START SUPPLIED RECORDS
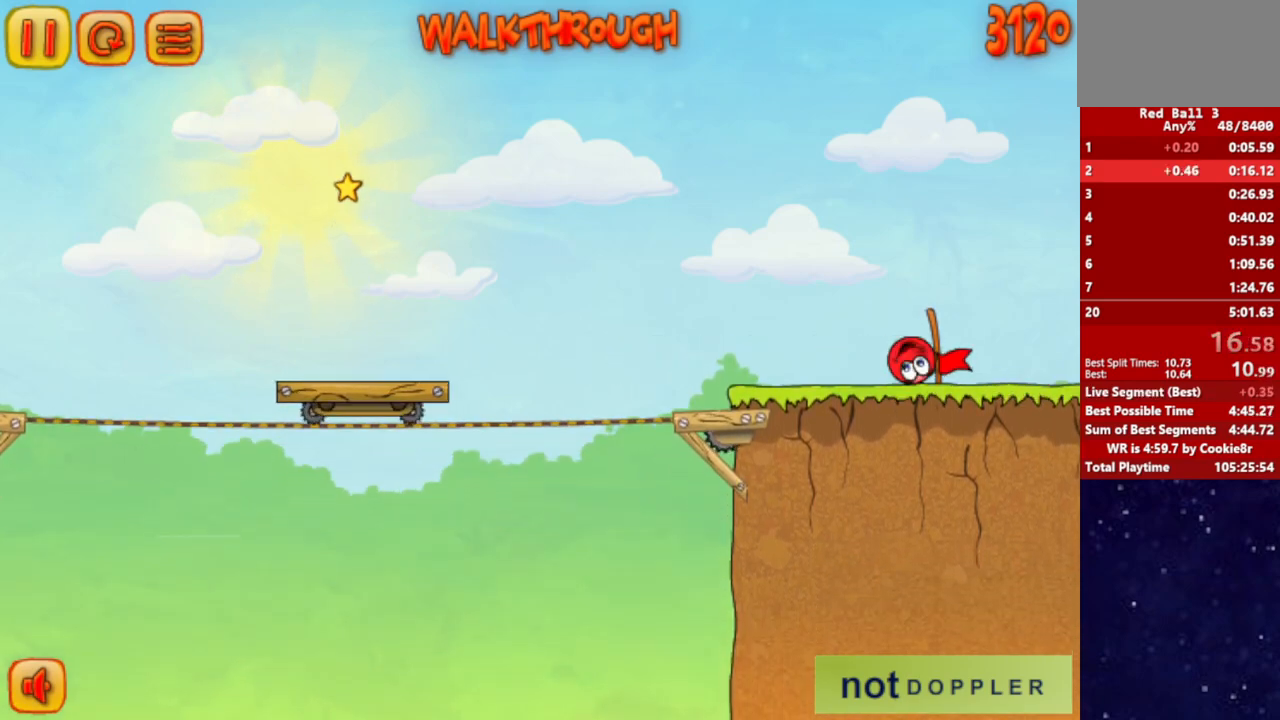
{"keys": ["right"], "events": [[350, "right", "up"], [433, "right", "down"]]}
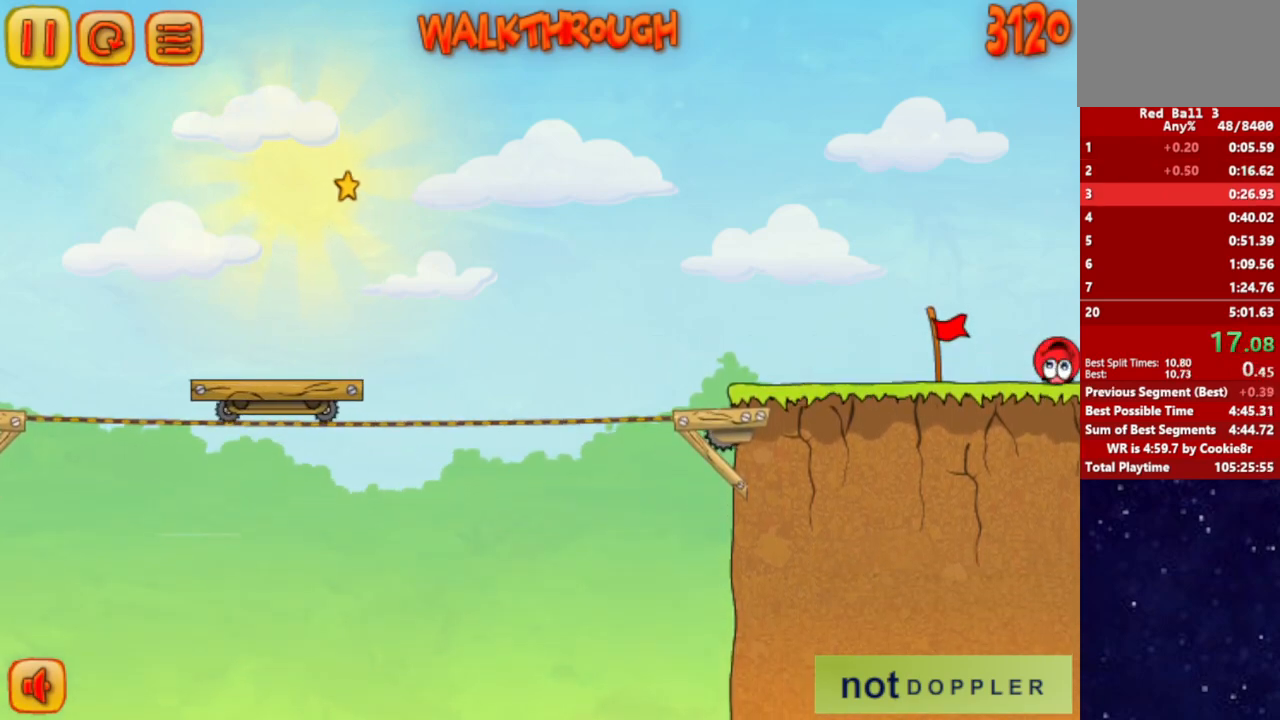
{"keys": ["right"], "events": []}
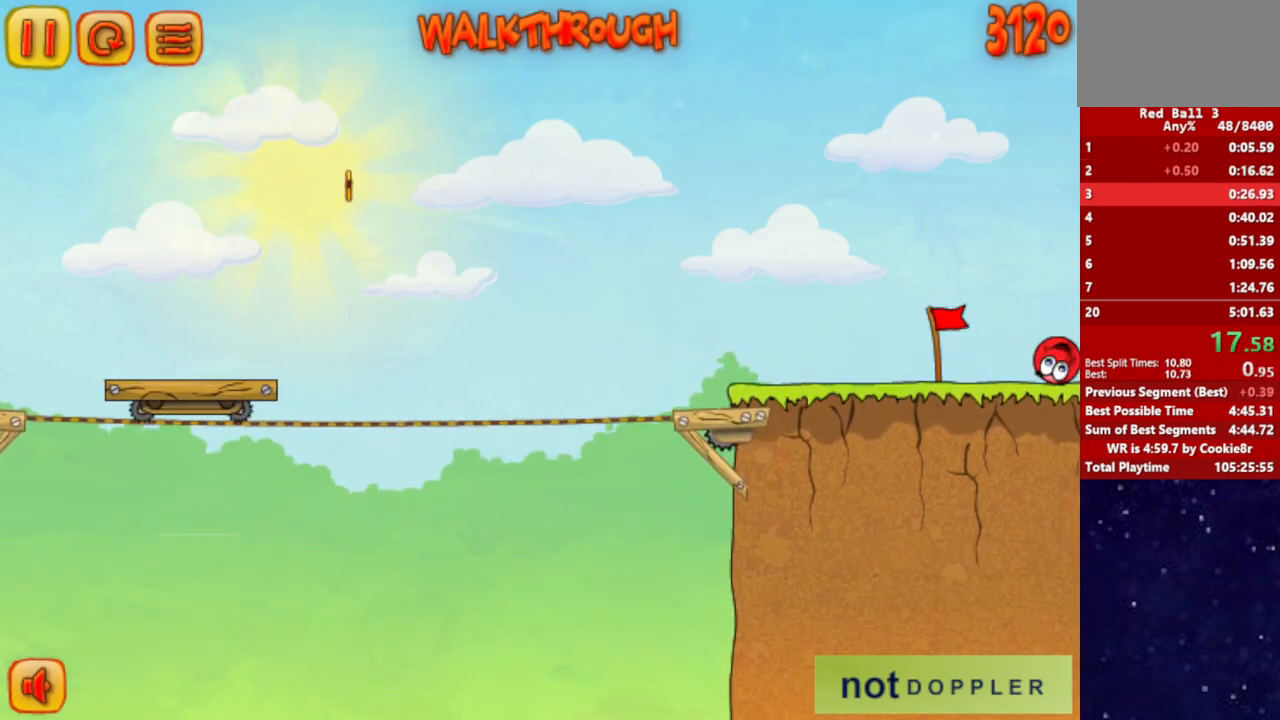
{"keys": ["right"], "events": []}
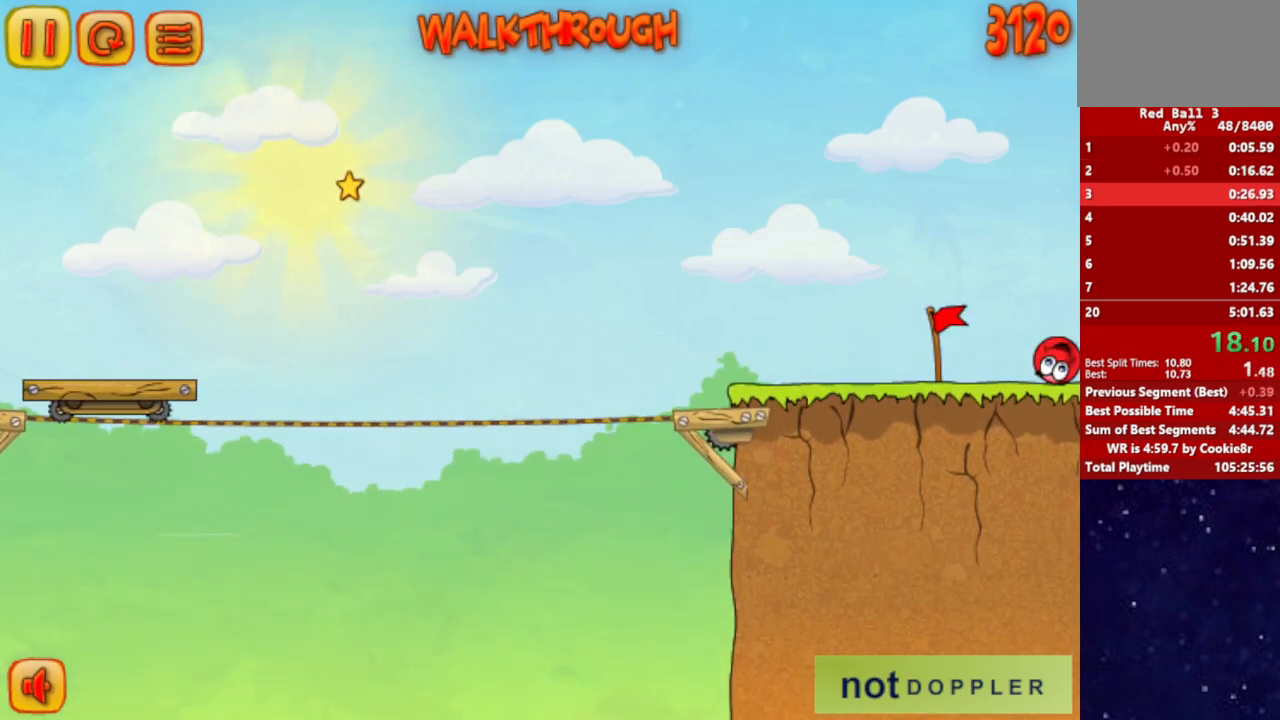
{"keys": ["right"], "events": []}
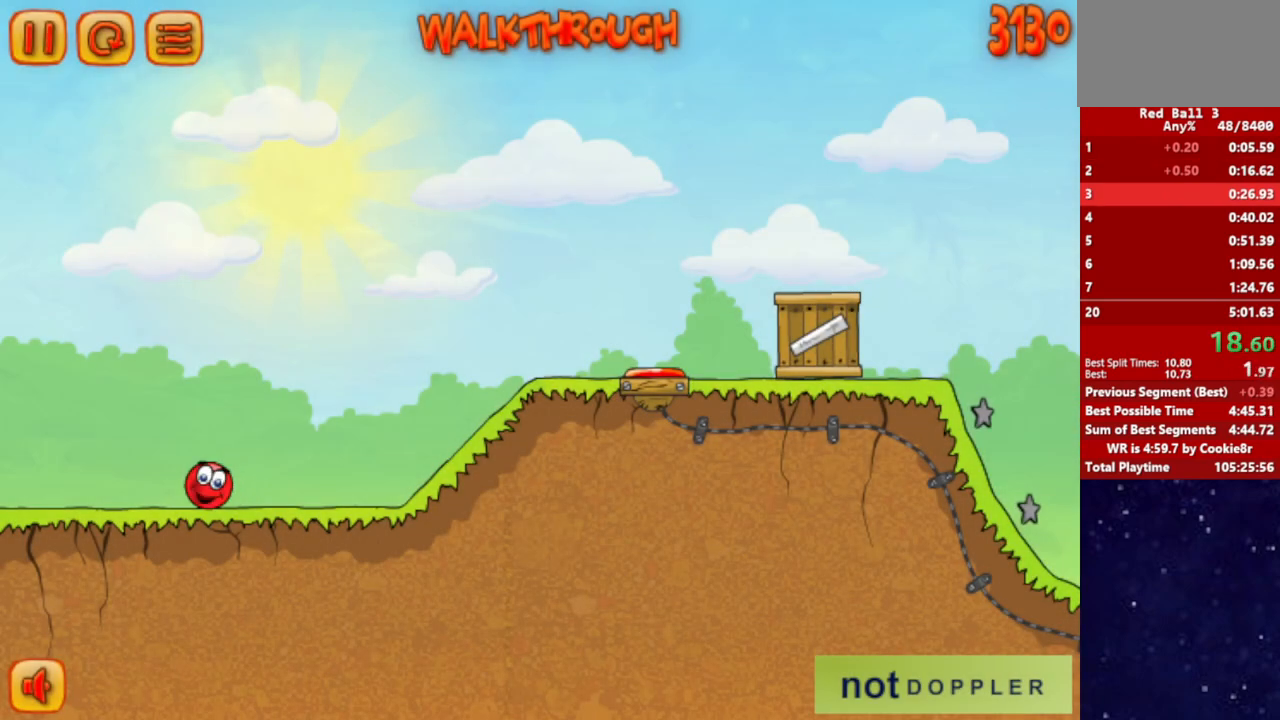
{"keys": ["right"], "events": [[217, "up", "down"], [250, "up", "up"]]}
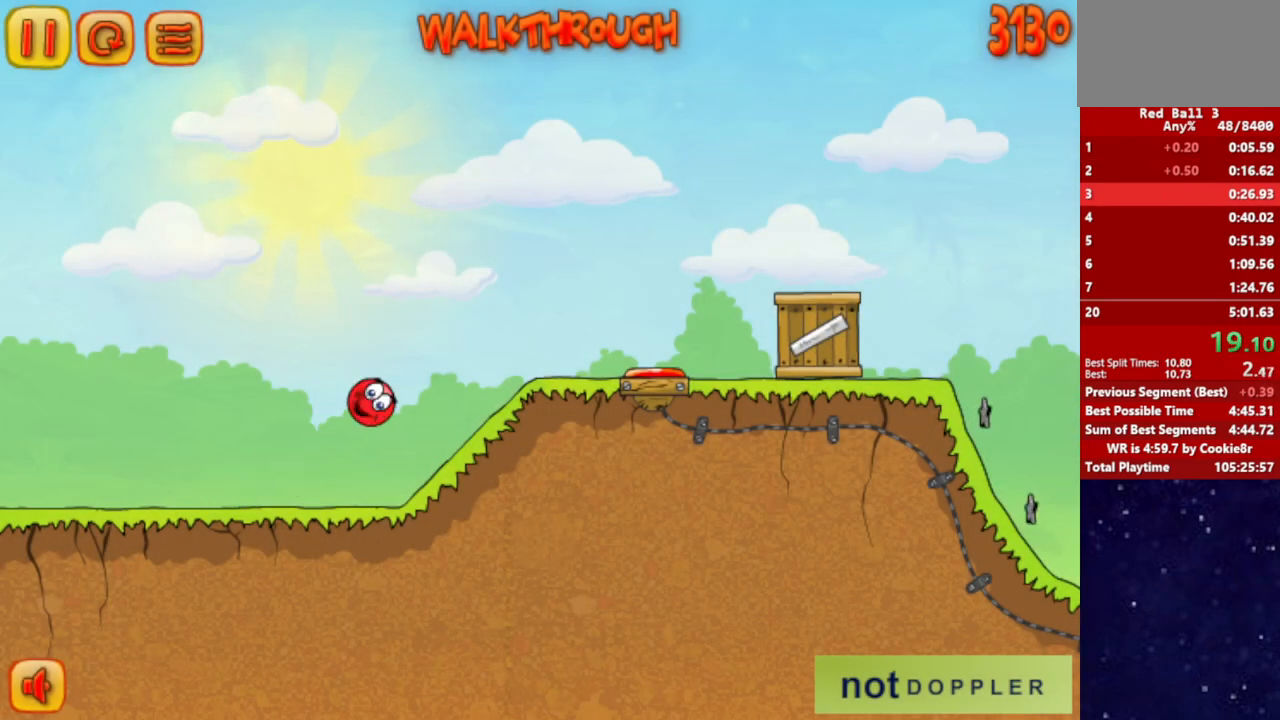
{"keys": ["right", "up"], "events": [[350, "up", "down"]]}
END SUPPLIED RECORDS
▶ [REQUIREMENT]: Repeat all entries exactly. Skip the pictures.

▶ [EXERCISE RESPONSE]:
{"keys": ["right"], "events": [[350, "right", "up"], [433, "right", "down"]]}
{"keys": ["right"], "events": []}
{"keys": ["right"], "events": []}
{"keys": ["right"], "events": []}
{"keys": ["right"], "events": [[217, "up", "down"], [250, "up", "up"]]}
{"keys": ["right", "up"], "events": [[350, "up", "down"]]}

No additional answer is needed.